In the not-so-distant future, your internet habits could help you determine how many homes to buy and the rate for your next car loan.
Does that sound ridiculous? Right now, your credit score – that three-digit number that tells lenders how responsible you are – is based on simple financial information, such as your payment history and debt level.
But research published on the International Monetary Fund (IMF) website suggests that companies will soon be looking at a lot more data to get an accurate picture of the risk you pose as a borrower.
Here’s what the future of loans might hold in store and how to get the best rates on loans in the meantime.
Credit scores of tomorrow
Lenders could soon use the data from your browsing, search, and purchase history to create a more accurate credit score, researchers say.
Much of this information is publicly available, while some may need to be provided to credit bureaus. Together, this data forms your “digital footprint”.
The working paper cites other studies showing that the combination of credit information and your digital footprint “improves loan default forecast.”
It doesn’t mean that you would have a dedicated spy watching your every click. Instead, artificial intelligence and machine learning would be needed to extract that data and convert it into useful information in a credit report.
Is this good news for consumers?
While some people may be hesitant about lenders having access to their personal browsing data, researchers believe this approach could help borrowers who have been turned down by traditional financial institutions.
The end result would be that some “unlisted customers” would have access to credit, while customers with low to medium credit scores “may get or lose access to credit,” according to a previous 2018 study by the Frankfurt. School of Finance & Management. .
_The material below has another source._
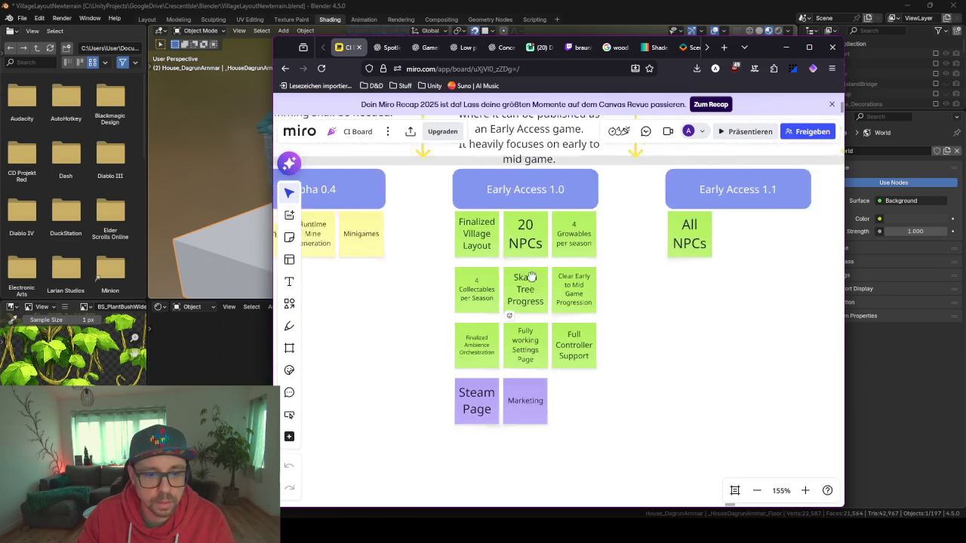
{"action": "left_click", "coordinate": [503, 363]}
{"action": "scroll", "coordinate": [627, 355], "scroll_direction": "down", "scroll_amount": 3}
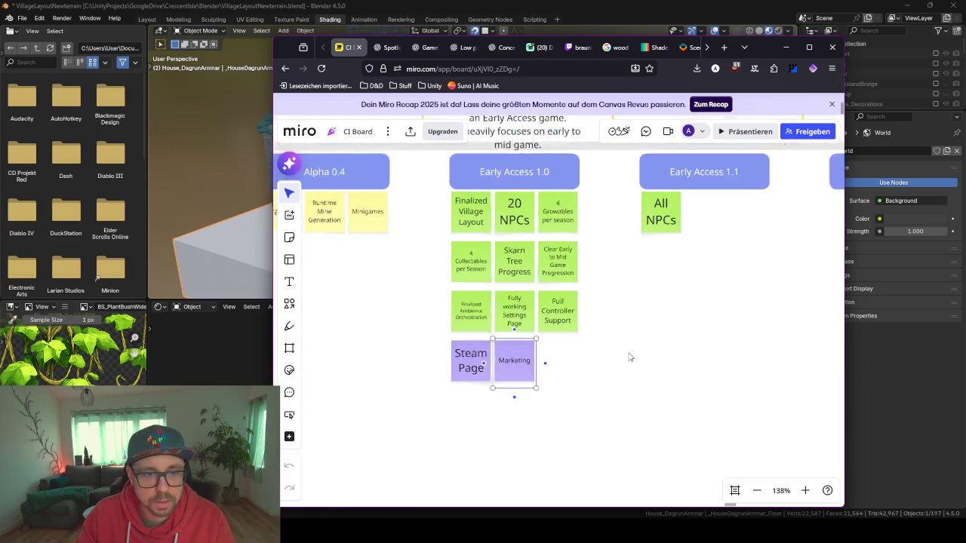
{"action": "scroll", "coordinate": [571, 330], "scroll_direction": "right", "scroll_amount": 3}
{"action": "scroll", "coordinate": [517, 305], "scroll_direction": "down", "scroll_amount": 5}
Take the pandemic: Although mortgage rates have fallen to historic lows, lenders have become much more picky when handing out the best deals.
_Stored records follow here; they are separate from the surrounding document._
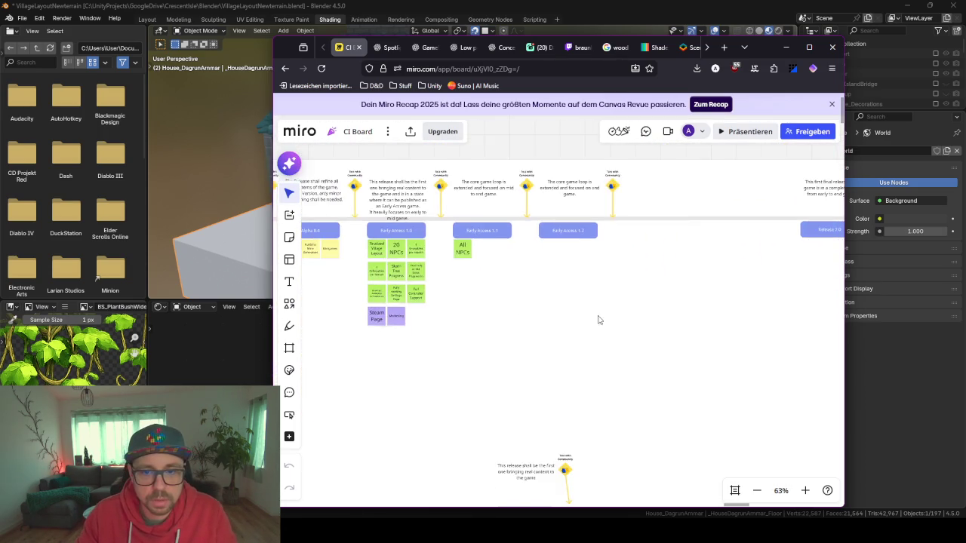
{"action": "scroll", "coordinate": [491, 229], "scroll_direction": "up", "scroll_amount": 5}
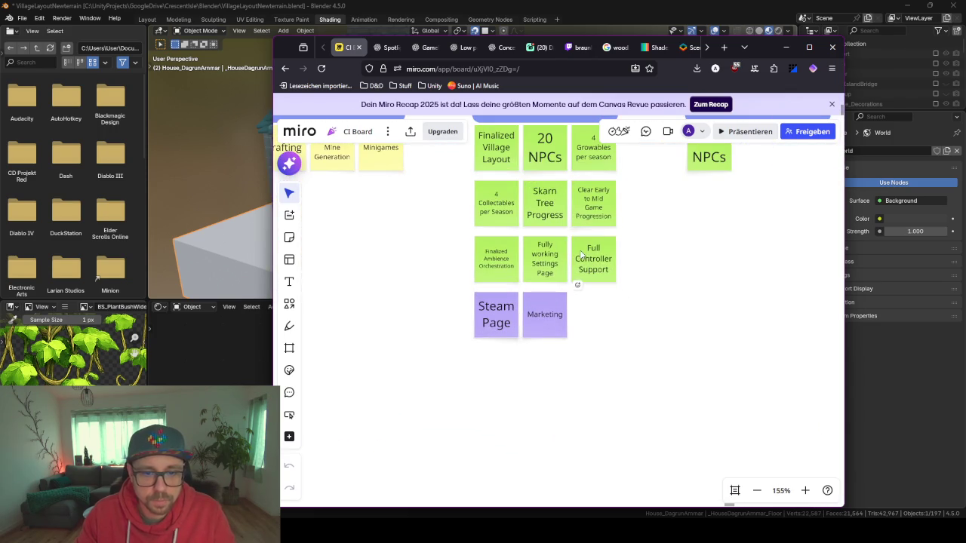
Duplicate the Full Controller Support sticky beside Marketing and retitle the copy 'Replace AI Textures'
{"action": "left_click", "coordinate": [603, 278]}
{"action": "key", "text": "ctrl+d"}
{"action": "mouse_move", "coordinate": [665, 265]}
{"action": "left_mouse_down"}
{"action": "mouse_move", "coordinate": [578, 331]}
{"action": "mouse_move", "coordinate": [585, 323]}
{"action": "left_mouse_up"}
{"action": "scroll", "coordinate": [585, 323], "scroll_direction": "up", "scroll_amount": 3}
{"action": "double_click", "coordinate": [602, 322]}
{"action": "key", "text": "ctrl+a"}
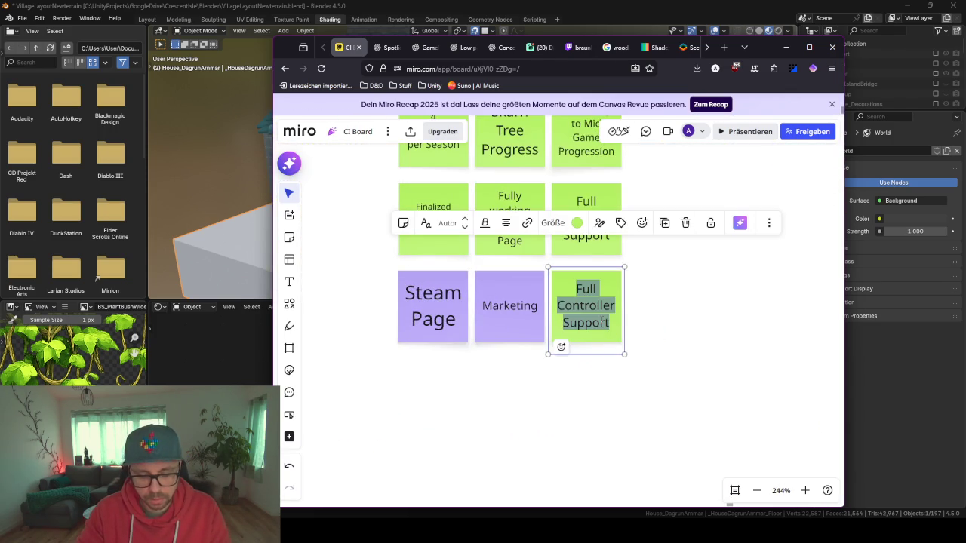
{"action": "type", "text": "Replace"}
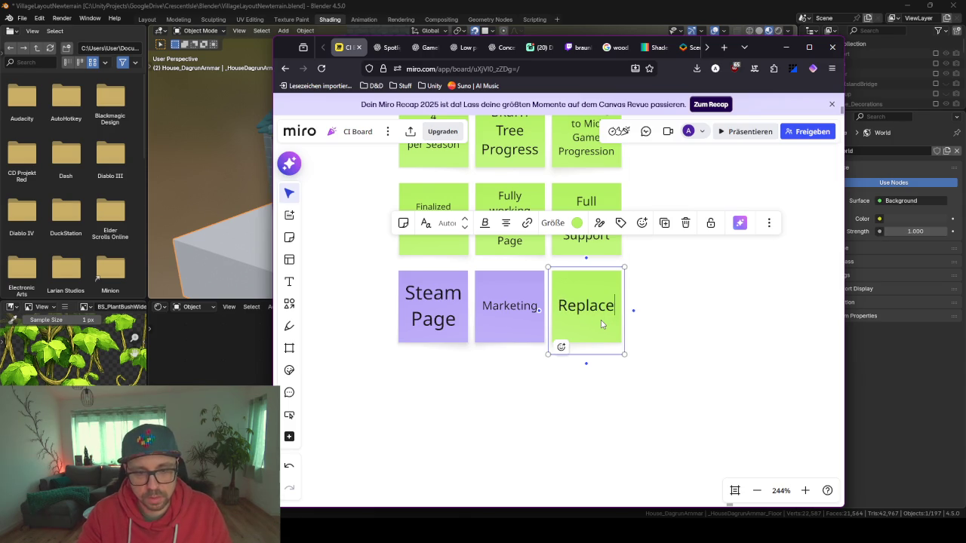
{"action": "type", "text": " AI Text"}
Instead of focusing on delaying a loan payment, your buying and browsing history could tell banks you’re trustworthy, even if your traditional credit score has taken a few hits.
These changes in the way credit scores are calculated could be very helpful if you’ve had difficulty getting credit approved in the past. The Frankfurt study notes that their findings “provide suggestive evidence that digital fingerprints may have the potential to boost financial inclusion for the two billion adults worldwide who do not have access to credit.”
What are the risks ?
Before you start a digital makeover, like filling out your LinkedIn profile to show off your professional or academic accomplishments, keep in mind that these changes in the way your credit score is calculated are still speculative at this point.
Your Orwellian objections may have some merit. What about privacy and security issues? Research published on the IMF website recognizes that there would be an “efficiency-privacy trade-off.”
“The growing use of private data for financial services also raises a myriad of consumer protection and privacy issues that force the government to set standards for the collection and use of data,” the discussion paper said.
The document highlights fair lending rules in the United States that prohibit the use of gender or race information for lending decisions. So how fair is your digital footprint when it comes to assessing what kind of borrower you will be? And how will your information be protected against data breaches?
The researchers say new regulations will need to be set by governments so that big techs face the same data privacy requirements as banks. Big tech innovations are evolving at such a rapid pace that governments can take some time to catch up with the necessary policy.
Build that three-digit number
A good credit score will help you qualify for a mortgage, personal loan, or credit card, leading to higher loan limits and lower interest rates.
Credit scores are also used in other ways, for better or for worse. Even the owners can take a look before accepting your request.
Until the implications of collecting and using personal data have been further explored, you will need to improve your credit score the old-fashioned way. Here are four ways to increase your score:
1. Check your score regularly
Keeping an eye on your score will help you track your progress and alert you to any strange activity on your accounts. There are a number of online services that will allow you to view your score for free and send you an email whenever your score changes.
2. Establish a balance sheet
A long history of on-time payments is essential if you want a decent score. Specialty credit cards can help you build your credit history, especially if you can’t get approval for a regular card right now.
3. Consolidate your debt
Your debt level is the second largest contributor to your credit score. If you are struggling with high interest rates, like those on credit cards, consider turning your balances into a debt consolidation loan. All you need to do is take out a new low interest loan and use it to pay off your high interest debt. You only have one manageable monthly invoice left.
4. Beware of fraud
Identity theft and credit fraud can leave your score in the tank. Stay alert and regularly check your credit report for any unusual or suspicious activity. Some credit monitoring sites offer $ 1 million free identity theft insurance just for signing up.
This article provides information only and should not be construed as advice. It is provided without warranty of any kind.